Le parti politique En Avant est sorti de sa réserve pour exprimer sa vive inquiétude face aux tensions croissantes observées au sommet de l’Exécutif, à quelques jours seulement de la date butoir du 7 février 2026. Dans un communiqué de presse daté du 22 février, la formation politique appelle les protagonistes à faire primer l’intérêt national et à éviter toute escalade susceptible de compromettre les fragiles avancées enregistrées ces derniers temps.
Cette prise de position intervient dans une situation particulièrement tendue.
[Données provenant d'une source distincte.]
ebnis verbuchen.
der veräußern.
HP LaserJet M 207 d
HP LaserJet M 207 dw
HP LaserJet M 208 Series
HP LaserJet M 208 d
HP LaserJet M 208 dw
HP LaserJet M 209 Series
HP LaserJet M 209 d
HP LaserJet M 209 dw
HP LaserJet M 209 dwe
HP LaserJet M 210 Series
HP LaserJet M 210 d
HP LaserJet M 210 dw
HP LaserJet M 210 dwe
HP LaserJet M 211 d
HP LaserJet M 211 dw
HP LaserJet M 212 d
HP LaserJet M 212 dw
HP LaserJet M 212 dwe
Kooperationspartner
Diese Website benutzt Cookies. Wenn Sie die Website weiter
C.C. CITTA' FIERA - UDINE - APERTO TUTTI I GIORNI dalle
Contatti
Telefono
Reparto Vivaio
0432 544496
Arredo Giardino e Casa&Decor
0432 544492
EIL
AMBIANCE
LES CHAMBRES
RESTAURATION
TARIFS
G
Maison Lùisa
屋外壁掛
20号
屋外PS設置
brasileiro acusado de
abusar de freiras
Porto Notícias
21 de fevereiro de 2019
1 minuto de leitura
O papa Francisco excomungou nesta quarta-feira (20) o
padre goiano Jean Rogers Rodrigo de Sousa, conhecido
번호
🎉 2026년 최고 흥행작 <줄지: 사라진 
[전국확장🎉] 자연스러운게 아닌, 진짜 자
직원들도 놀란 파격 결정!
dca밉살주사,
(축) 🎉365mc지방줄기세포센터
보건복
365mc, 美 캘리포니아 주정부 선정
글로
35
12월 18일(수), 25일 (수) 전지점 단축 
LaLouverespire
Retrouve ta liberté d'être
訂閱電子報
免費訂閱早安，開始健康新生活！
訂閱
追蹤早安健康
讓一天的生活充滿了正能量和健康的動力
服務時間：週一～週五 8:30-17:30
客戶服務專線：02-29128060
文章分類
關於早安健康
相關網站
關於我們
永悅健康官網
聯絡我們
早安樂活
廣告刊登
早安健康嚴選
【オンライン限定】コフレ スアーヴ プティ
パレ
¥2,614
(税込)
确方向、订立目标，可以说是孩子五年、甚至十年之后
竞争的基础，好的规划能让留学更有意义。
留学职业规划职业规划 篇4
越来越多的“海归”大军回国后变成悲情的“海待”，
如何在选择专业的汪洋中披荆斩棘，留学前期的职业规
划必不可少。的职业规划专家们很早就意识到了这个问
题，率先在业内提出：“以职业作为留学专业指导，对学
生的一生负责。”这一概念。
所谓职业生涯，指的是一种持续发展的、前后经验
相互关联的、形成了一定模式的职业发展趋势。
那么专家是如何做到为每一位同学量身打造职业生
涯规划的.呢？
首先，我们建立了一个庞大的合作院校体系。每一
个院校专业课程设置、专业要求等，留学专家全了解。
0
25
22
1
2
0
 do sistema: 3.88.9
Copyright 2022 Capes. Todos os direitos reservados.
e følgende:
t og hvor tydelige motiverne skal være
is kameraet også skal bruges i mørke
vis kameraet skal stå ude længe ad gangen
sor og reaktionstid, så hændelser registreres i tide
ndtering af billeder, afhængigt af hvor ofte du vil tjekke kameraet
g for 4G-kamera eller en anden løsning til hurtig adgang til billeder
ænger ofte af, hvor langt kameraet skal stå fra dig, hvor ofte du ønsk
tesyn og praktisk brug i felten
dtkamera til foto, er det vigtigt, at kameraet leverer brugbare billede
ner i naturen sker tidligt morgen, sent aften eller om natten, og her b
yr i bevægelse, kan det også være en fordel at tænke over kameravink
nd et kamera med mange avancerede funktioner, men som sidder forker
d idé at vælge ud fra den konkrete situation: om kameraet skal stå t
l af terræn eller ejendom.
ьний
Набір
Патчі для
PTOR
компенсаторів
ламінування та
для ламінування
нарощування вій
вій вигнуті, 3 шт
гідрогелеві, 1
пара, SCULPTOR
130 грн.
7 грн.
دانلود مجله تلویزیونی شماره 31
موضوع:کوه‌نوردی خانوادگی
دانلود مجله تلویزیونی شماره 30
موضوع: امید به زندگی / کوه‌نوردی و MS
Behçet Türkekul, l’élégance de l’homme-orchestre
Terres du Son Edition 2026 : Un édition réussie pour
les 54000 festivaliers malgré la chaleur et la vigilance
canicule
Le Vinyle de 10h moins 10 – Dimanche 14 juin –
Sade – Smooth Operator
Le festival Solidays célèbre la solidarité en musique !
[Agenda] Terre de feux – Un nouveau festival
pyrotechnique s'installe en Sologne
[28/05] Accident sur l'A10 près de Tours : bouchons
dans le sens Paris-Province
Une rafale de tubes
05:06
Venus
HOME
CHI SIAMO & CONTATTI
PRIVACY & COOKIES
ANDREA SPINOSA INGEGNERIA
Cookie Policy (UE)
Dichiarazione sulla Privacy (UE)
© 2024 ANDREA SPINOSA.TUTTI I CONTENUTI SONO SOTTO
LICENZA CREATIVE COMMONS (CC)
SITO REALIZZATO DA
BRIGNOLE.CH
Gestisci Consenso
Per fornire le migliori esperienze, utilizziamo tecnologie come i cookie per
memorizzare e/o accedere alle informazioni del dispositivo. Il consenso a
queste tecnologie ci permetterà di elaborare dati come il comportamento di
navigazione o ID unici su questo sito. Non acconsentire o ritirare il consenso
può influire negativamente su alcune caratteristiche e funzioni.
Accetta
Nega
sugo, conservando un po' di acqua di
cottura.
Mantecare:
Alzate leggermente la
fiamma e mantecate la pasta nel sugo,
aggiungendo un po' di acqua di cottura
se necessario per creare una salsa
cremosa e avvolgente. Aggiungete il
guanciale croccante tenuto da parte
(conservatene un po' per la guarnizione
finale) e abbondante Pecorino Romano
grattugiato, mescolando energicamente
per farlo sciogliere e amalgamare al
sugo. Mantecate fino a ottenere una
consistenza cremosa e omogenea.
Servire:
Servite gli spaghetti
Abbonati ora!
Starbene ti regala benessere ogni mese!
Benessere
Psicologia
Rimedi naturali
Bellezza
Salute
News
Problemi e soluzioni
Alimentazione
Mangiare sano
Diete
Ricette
En effet, cinq membres du Conseil présidentiel de transition ont formellement demandé, au cours de la mi-semaine écoulée, la révocation du Premier ministre Ariel Henry. Une initiative qui a immédiatement suscité de vives réactions, tant sur la scène nationale qu’au sein de la communauté internationale, laquelle continue d’apporter son soutien au chef du gouvernement.
Si, ces dernières heures, le dossier semble avoir été mis en suspens, il n’en demeure pas moins que la situation a été extrêmement brûlante entre le milieu et la fin de la semaine. Les échanges acrimonieux entre les deux branches de l’Exécutif ont ravivé le spectre d’une crise institutionnelle majeure, à un moment où le pays demeure déjà éprouvé par une insécurité persistante et une instabilité politique chronique.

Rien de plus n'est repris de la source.